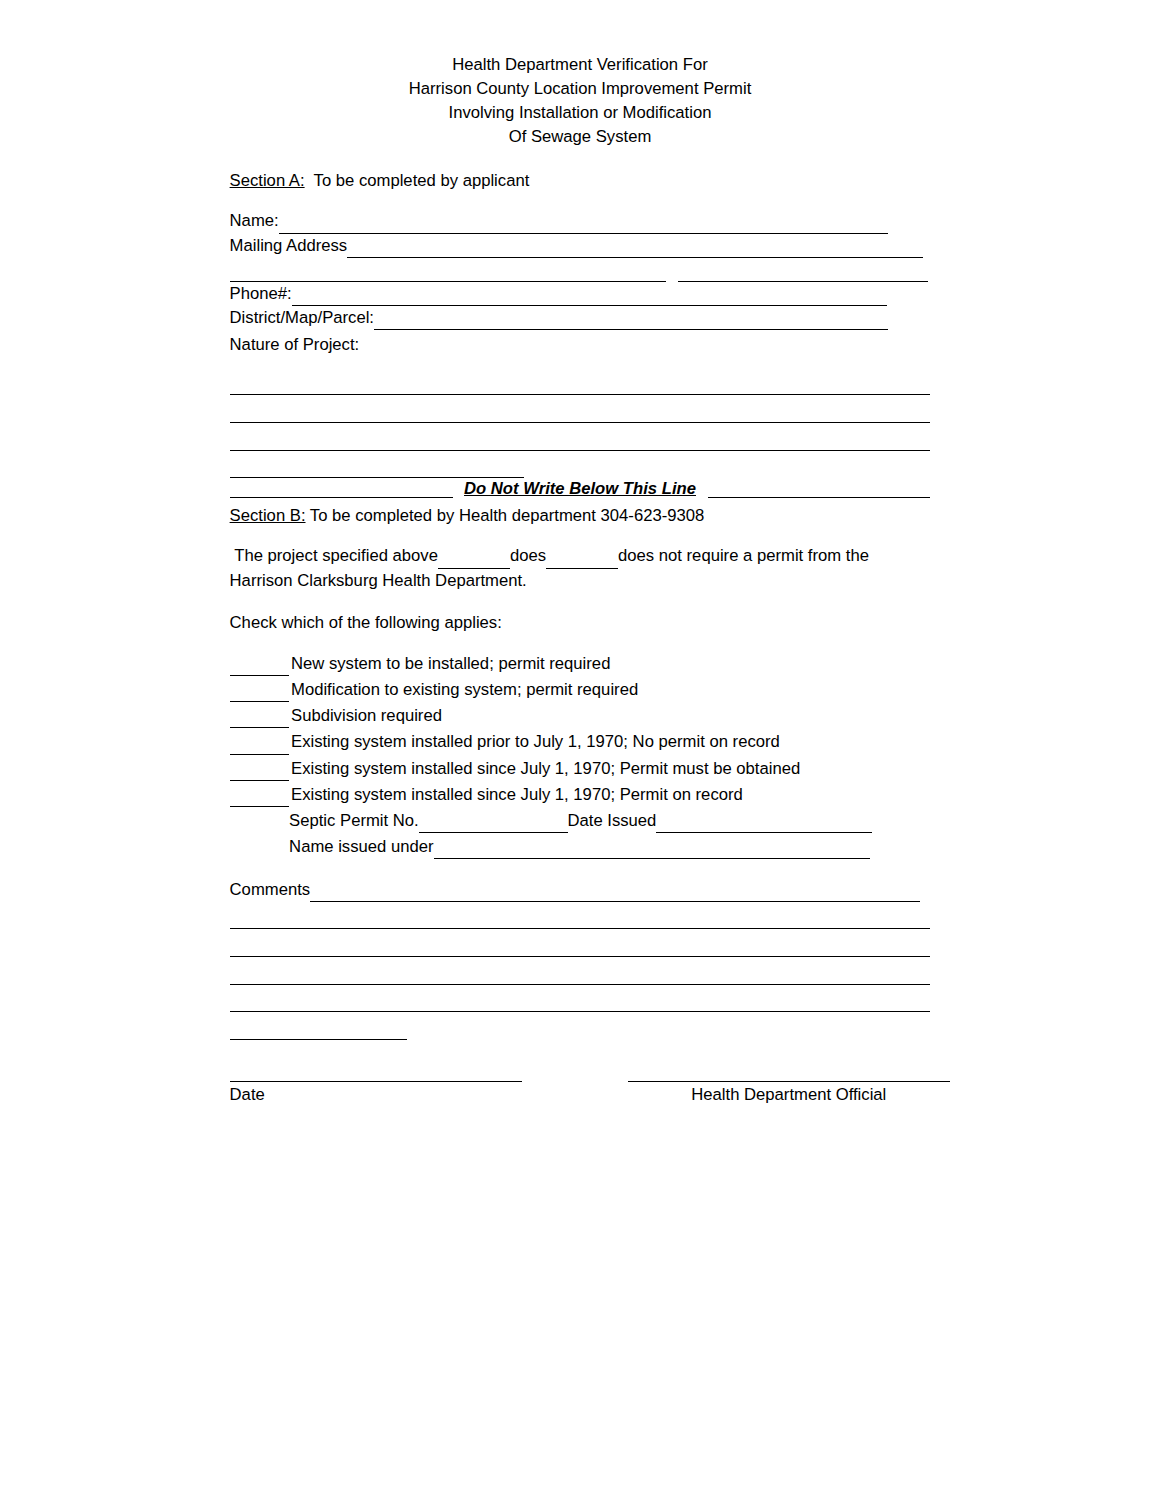Health Department Verification For
Harrison County Location Improvement Permit
Involving Installation or Modification
Of Sewage System
Section A: To be completed by applicant
Name:
Mailing Address
Phone#:
District/Map/Parcel:
Nature of Project:
Do Not Write Below This Line
Section B: To be completed by Health department 304-623-9308
The project specified above does does not require a permit from the Harrison Clarksburg Health Department.
Check which of the following applies:
New system to be installed; permit required
Modification to existing system; permit required
Subdivision required
Existing system installed prior to July 1, 1970; No permit on record
Existing system installed since July 1, 1970; Permit must be obtained
Existing system installed since July 1, 1970; Permit on record
Septic Permit No. Date Issued
Name issued under
Comments
Date
Health Department Official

++++++++

◆ Exercise ◆
Write out the material above exactly; no pictures.

◆ Your response ◆
Health Department Verification For
Harrison County Location Improvement Permit
Involving Installation or Modification
Of Sewage System
Section A: To be completed by applicant
Name:
Mailing Address
Phone#:
District/Map/Parcel:
Nature of Project:
Do Not Write Below This Line
Section B: To be completed by Health department 304-623-9308
The project specified above does does not require a permit from the Harrison Clarksburg Health Department.
Check which of the following applies:
New system to be installed; permit required
Modification to existing system; permit required
Subdivision required
Existing system installed prior to July 1, 1970; No permit on record
Existing system installed since July 1, 1970; Permit must be obtained
Existing system installed since July 1, 1970; Permit on record
Septic Permit No. Date Issued
Name issued under
Comments
Date
Health Department Official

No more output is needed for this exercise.